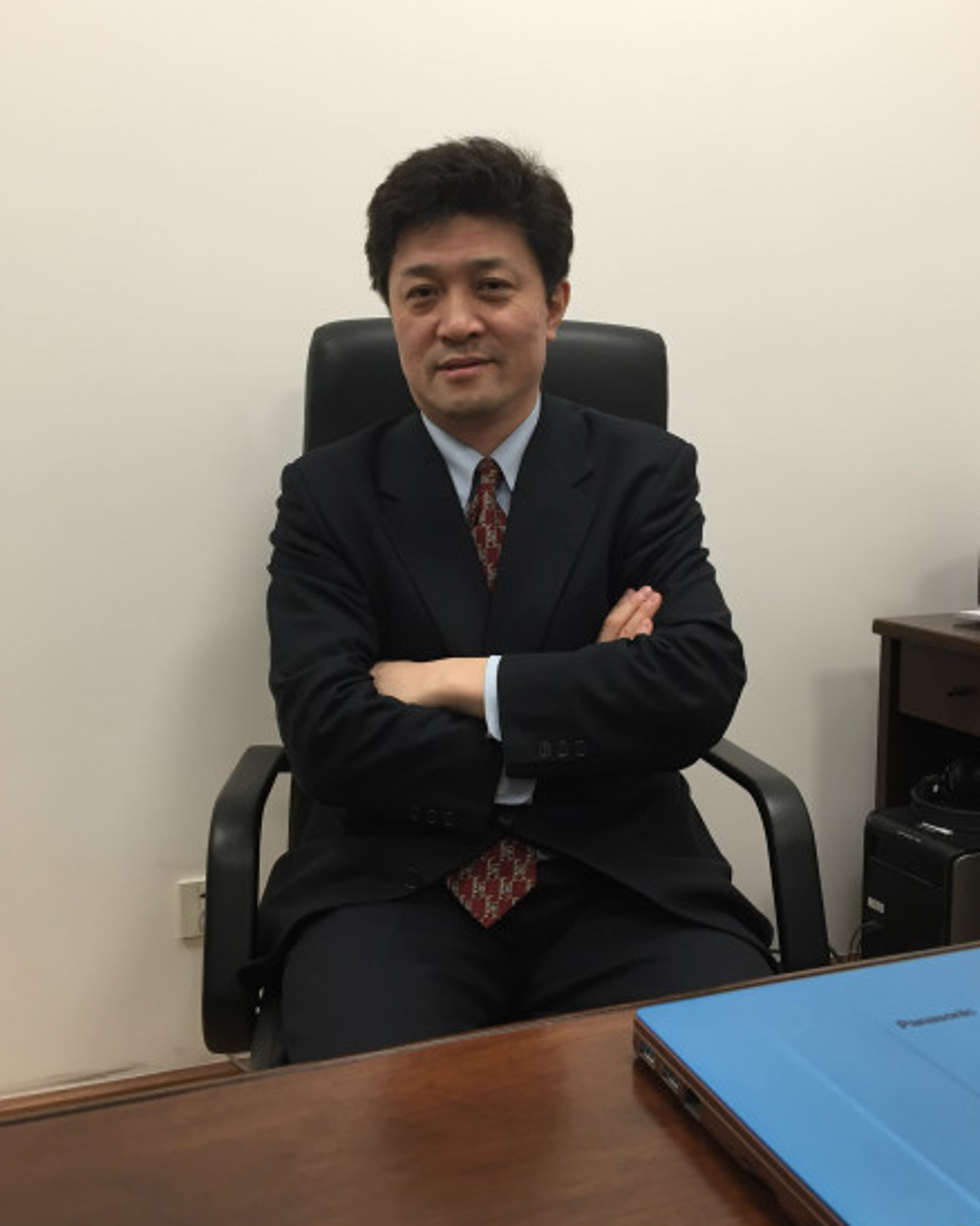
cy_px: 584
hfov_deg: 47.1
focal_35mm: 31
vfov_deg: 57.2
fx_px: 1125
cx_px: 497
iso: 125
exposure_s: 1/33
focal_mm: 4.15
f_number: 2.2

==

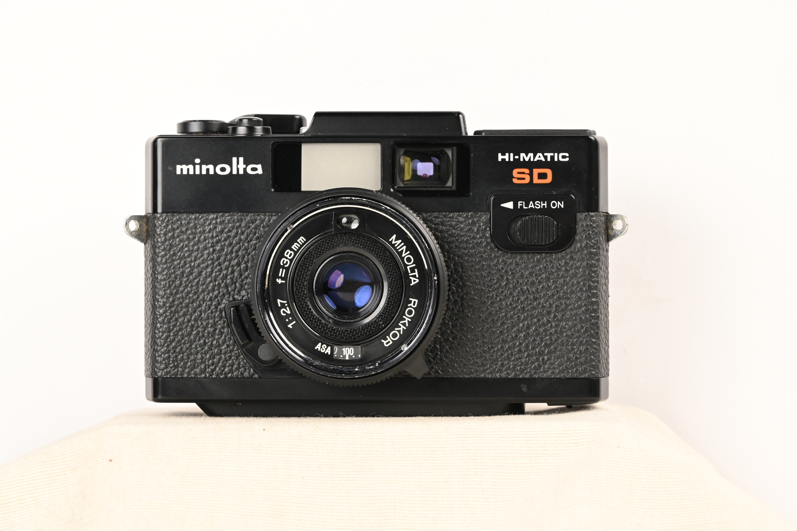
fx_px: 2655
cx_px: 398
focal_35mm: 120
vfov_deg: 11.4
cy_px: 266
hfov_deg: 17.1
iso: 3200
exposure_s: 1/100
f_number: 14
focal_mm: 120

=== AIM OF THE EXERCISE ===
Copy out, word for word, the part of the entries above that begins at the line with "focal_35mm: 120" and ends at the line with "focal_mm: 120", including both.

=== FINISHED EXERCISE ===
focal_35mm: 120
vfov_deg: 11.4
cy_px: 266
hfov_deg: 17.1
iso: 3200
exposure_s: 1/100
f_number: 14
focal_mm: 120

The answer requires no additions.